Instructions for the task:
Write out the lines below word for word, omitting the pictures.

[Chart understanding data]
• • • •
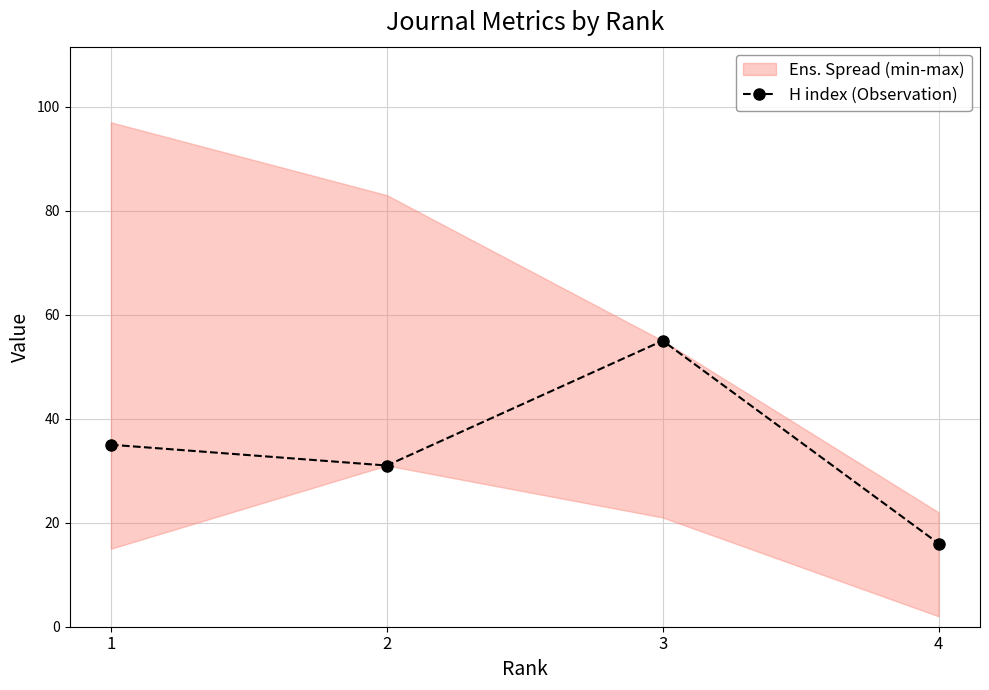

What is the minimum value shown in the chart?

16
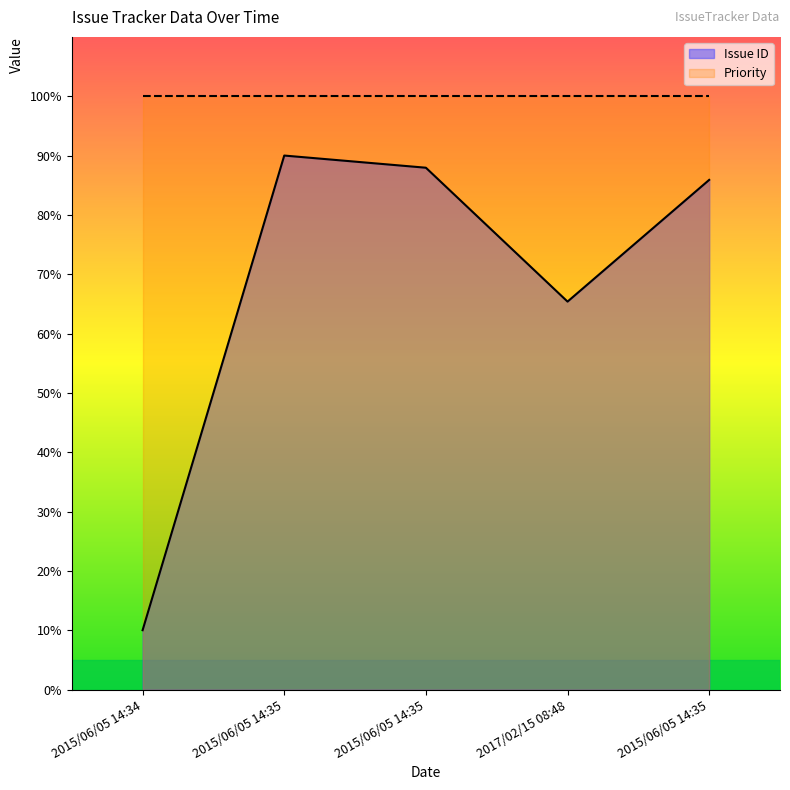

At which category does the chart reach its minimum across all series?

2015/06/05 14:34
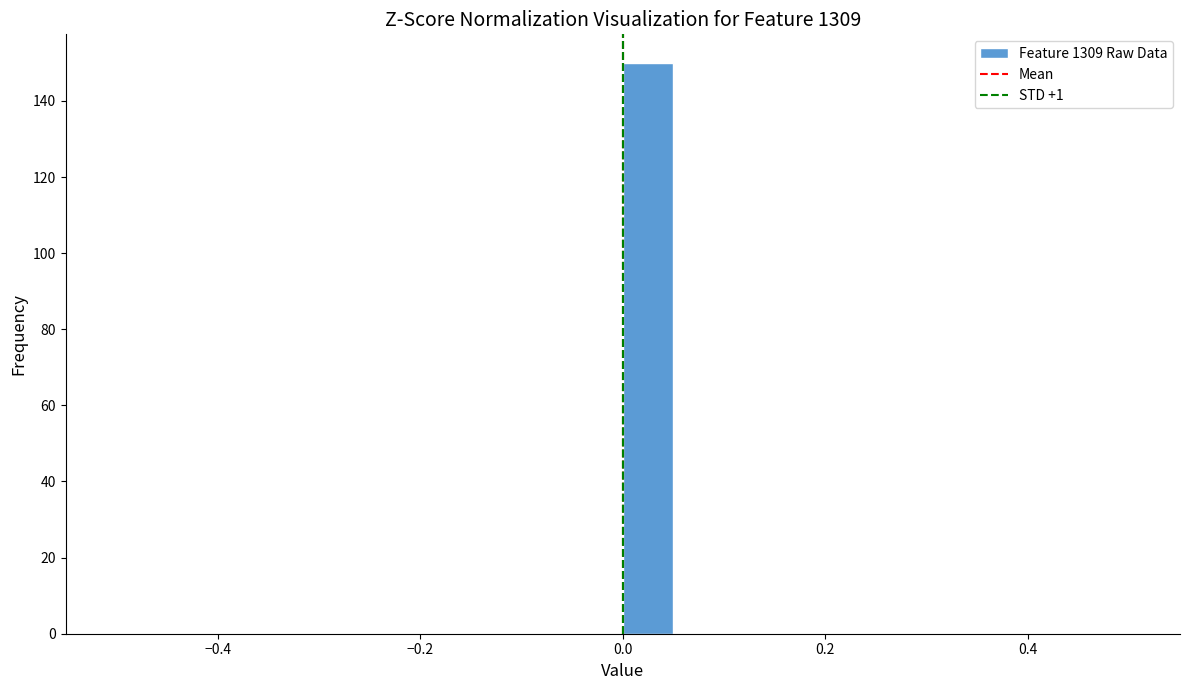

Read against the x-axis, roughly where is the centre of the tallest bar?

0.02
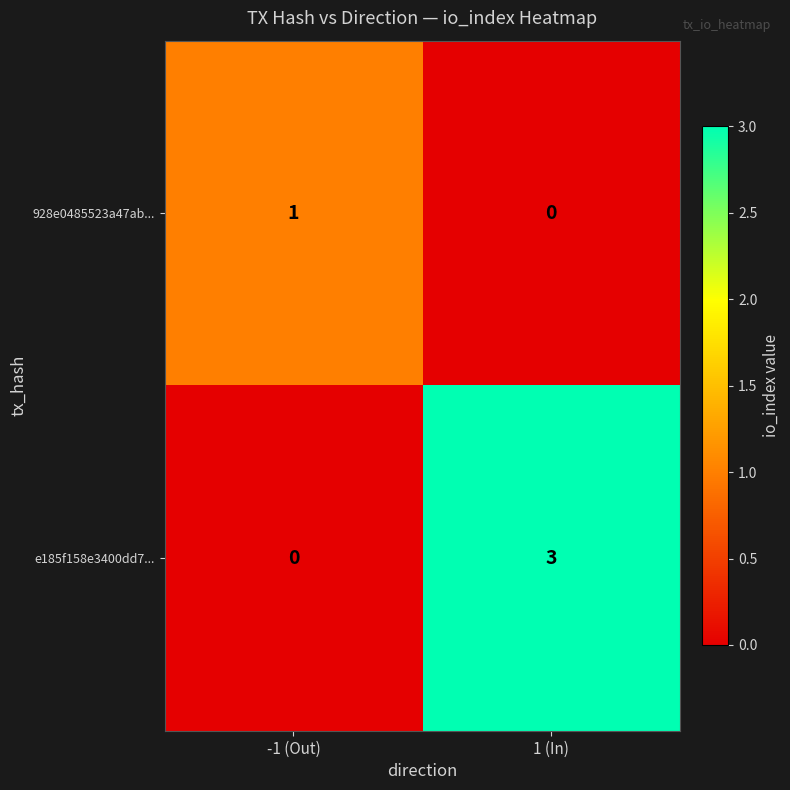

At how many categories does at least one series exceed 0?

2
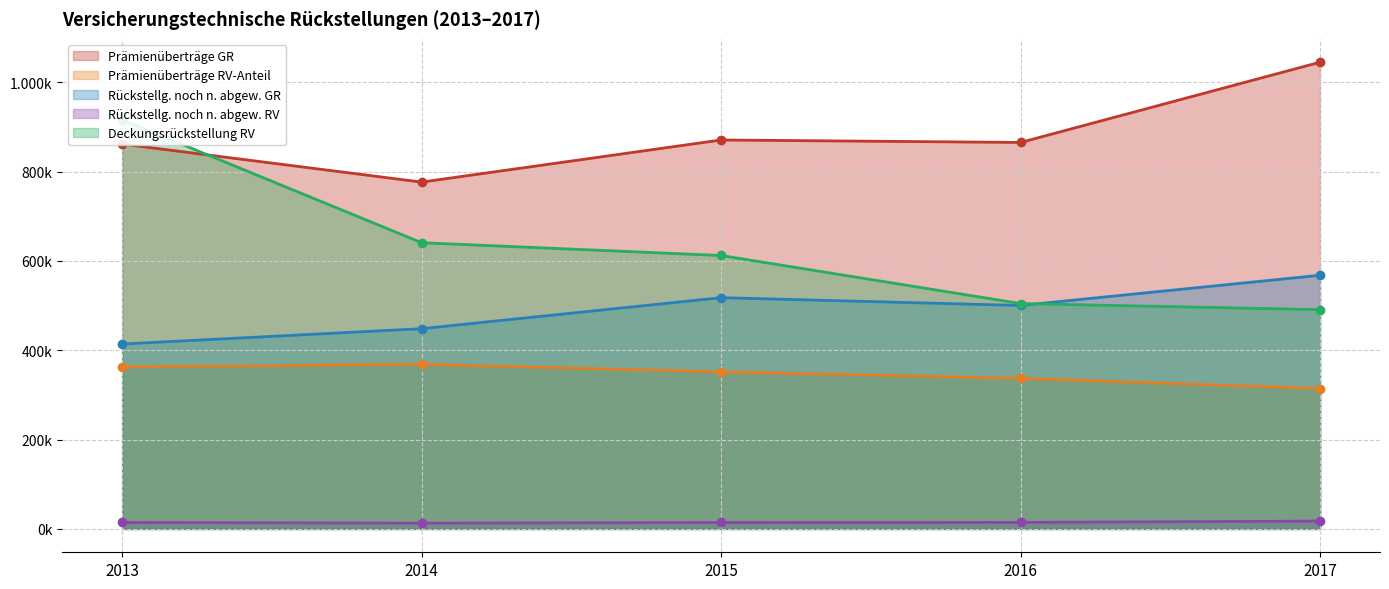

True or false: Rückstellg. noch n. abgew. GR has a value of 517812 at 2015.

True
• • • •
Solved exercise:
What is the minimum value shown in the chart?

16

At which category does the chart reach its minimum across all series?

2015/06/05 14:34

Read against the x-axis, roughly where is the centre of the tallest bar?

0.02

At how many categories does at least one series exceed 0?

2

True or false: Rückstellg. noch n. abgew. GR has a value of 517812 at 2015.

True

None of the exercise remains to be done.